3. The application according to claim 2, characterized in that, The Helicobacter pylori mentioned is a multidrug-resistant Helicobacter pylori.

4. The application of Lactococcus gasseri LG3092 as described in claim 1 in the production of class IId bacteriocin GarQ, wherein the amino acid sequence of the bacteriocin GarQ is shown in SEQ ID NO.3, and the bacteriocin has an inhibitory effect on Helicobacter pylori, Salmonella typhimurium, Listeria monocytogenes, Enterococcus faecalis, Lactococcus gasseri, Lactobacillus paracasei, and Lactobacillus plantarum.

5. A medicine for the prevention and / or treatment of Helicobacter pylori infection, characterized in that, The active ingredient is a live bacterium containing Lactococcus gasseri LG3092 as described in claim 1.

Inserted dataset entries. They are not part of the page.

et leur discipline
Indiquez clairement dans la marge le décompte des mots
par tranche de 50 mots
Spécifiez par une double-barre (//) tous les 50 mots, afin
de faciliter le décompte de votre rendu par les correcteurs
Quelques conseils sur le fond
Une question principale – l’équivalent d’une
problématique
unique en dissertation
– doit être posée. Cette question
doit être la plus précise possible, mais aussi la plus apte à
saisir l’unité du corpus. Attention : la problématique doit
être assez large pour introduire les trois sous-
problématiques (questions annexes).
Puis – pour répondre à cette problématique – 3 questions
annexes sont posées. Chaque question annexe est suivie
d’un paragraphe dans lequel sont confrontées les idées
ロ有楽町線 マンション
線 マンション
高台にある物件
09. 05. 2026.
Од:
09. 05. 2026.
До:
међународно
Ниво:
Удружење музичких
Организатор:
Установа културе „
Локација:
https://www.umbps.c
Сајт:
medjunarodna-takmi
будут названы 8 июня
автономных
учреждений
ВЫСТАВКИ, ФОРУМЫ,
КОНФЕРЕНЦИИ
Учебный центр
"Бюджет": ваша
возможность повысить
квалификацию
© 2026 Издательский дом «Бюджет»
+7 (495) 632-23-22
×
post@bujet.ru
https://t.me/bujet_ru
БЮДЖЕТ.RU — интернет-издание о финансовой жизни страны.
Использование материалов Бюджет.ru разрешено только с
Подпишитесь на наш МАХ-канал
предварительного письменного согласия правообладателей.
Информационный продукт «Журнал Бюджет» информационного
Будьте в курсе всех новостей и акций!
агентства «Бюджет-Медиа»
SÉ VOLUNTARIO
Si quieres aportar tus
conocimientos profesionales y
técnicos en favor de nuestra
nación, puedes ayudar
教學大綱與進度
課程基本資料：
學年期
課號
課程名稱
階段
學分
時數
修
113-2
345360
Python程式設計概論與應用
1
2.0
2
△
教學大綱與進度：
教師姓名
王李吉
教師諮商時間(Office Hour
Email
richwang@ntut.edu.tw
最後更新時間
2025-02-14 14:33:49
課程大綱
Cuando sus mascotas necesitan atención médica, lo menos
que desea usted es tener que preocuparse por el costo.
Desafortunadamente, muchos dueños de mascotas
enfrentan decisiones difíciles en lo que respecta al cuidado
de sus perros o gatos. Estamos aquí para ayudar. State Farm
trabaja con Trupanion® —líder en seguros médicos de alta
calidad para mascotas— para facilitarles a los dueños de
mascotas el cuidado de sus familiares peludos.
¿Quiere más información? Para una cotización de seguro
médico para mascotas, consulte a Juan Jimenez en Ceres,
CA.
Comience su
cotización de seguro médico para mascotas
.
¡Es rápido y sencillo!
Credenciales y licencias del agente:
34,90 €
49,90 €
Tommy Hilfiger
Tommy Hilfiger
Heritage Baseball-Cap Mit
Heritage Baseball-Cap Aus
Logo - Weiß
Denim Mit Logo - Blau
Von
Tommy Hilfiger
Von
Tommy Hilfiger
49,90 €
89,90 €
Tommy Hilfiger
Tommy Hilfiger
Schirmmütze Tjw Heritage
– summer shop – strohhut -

6. A method for identifying *Lactococcus gasseri* LG3092 as described in claim 1, characterized in that, The test bacteria were amplified by PCR using primer sets 5'-GCGGTTCAGAAAGCCTATGA-3' and 5'-CGATGCCACATCATTGAAAC-3'. If a 525 bp product was amplified, it was identified as Lactococcus gasseri LG3092; otherwise, it was not Lactococcus gasseri LG3092. The nucleotide sequence of the 525 bp product is shown in SEQ ID NO.2.